Traditional concrete is made through a reaction between cement and water, called hydration. In carbonatable concrete, however, cement interacts with CO2 instead of water in a process called carbonation. This process absorbs CO2 into the material, making it more sustainable than traditional concrete. Carbonatable concrete also uses a different kind of cement, which requires less energy to produce and generates lower CO2 emissions. 

The deeper CO2 is absorbed into the concrete (i.e., uniform carbonation over depth), the stronger and more durable it becomes, but current methods for producing carbonatable concrete have achieved limited carbonation depth. 

Khanzadeh has developed a new method for making carbonatable concrete, called internal-external CO2 curing, which increases carbonation depth. Initial tests show that concrete made with this process has an 80–100% increase in its mechanical and durability performance compared to current carbonatable concrete. 

“We’re hoping that by using this process we can move from only using carbonatable concrete for blocks and pavers to instead using the material for large-scale beams and columns,” Khanzadeh said. 

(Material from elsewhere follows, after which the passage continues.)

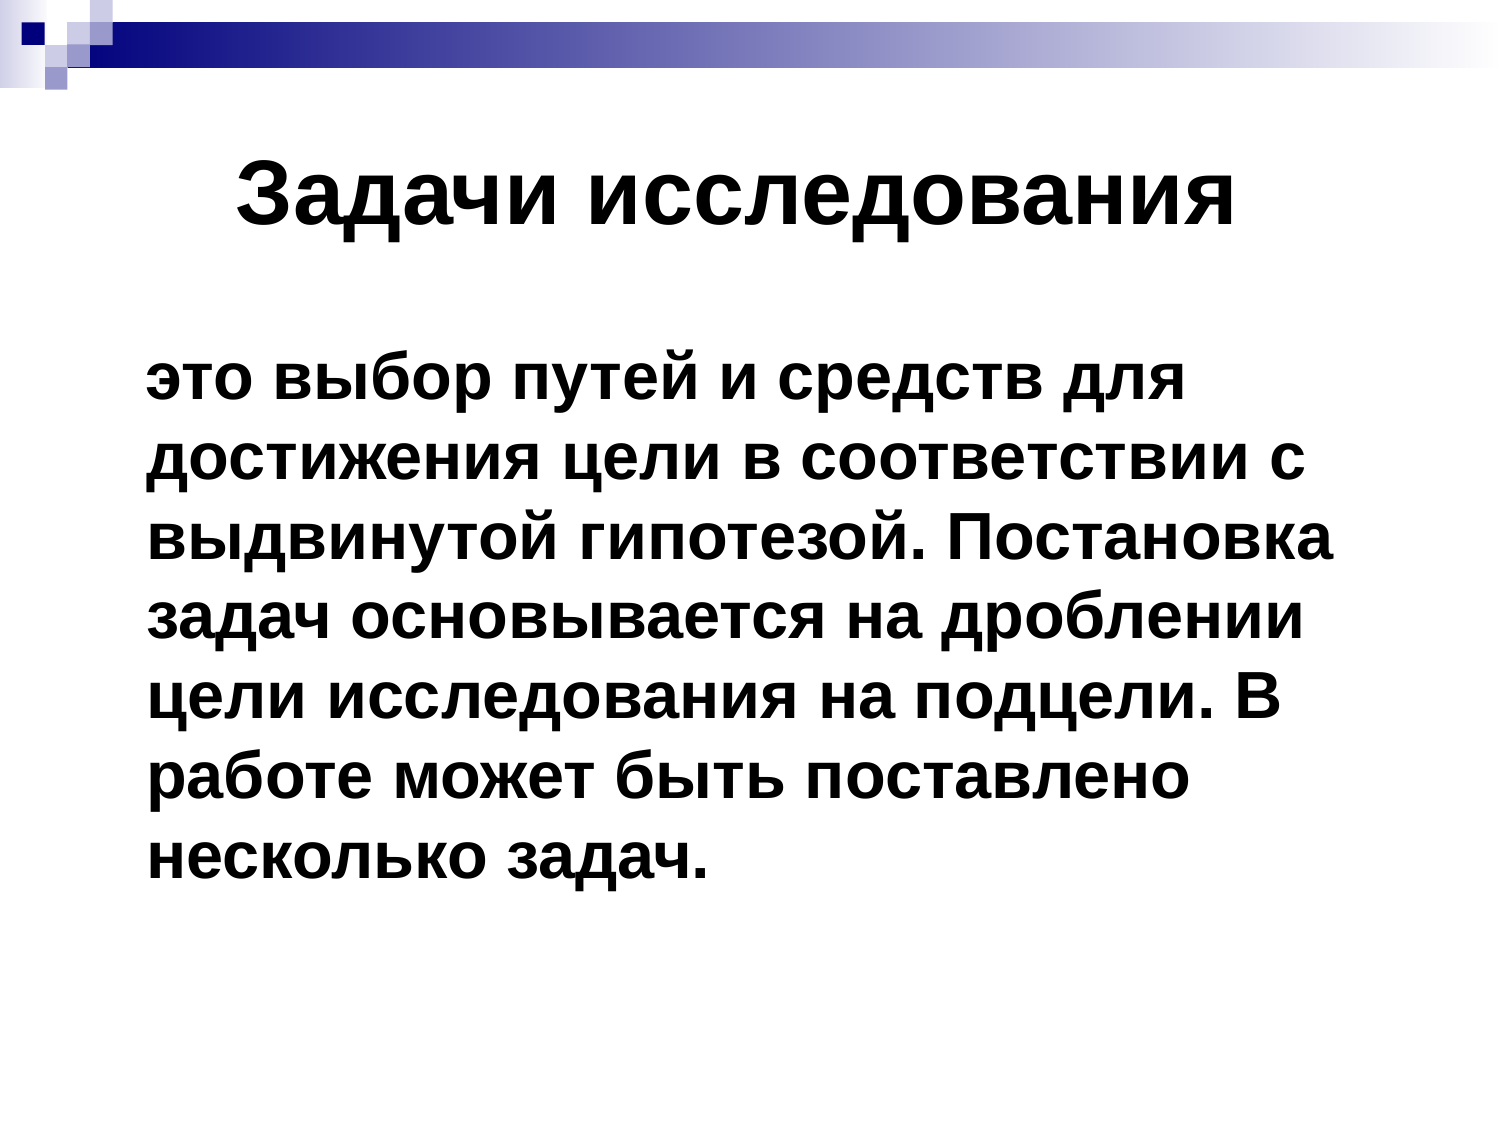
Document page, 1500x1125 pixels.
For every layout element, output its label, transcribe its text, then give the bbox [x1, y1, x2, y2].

Khanzadeh has been working on this research since 2021, and in 2024 he received an NSF CAREER Award to continue the work. He began by producing small-scale, simplified carbonatable concrete systems, starting with solutions and progressing to pastes and mortars. At each step, Khanzadeh performed advanced characterization methods and other tests to examine the material’s performance. 

He is currently working on scaling up production of the carbonatable concrete using his method, taking into account material-supply challenges, cost effectiveness and sustainability. 

“I try to keep in mind, even if this is successful, is it going to be applicable?” Khanzadeh said. “Is this material going to be scalable? This is especially important for something like concrete. We use it so much, so it needs to be accessible everywhere.” 

The research is still in the proof-of-concept stage, and Khanzadeh says more testing will be required to determine the material’s long-term durability. He also plans on conducting additional tests to determine the extent to which the material is carbon negative or carbon neutral. 

But Khanzadeh is hopeful that his research will help the construction industry move toward a more sustainable future.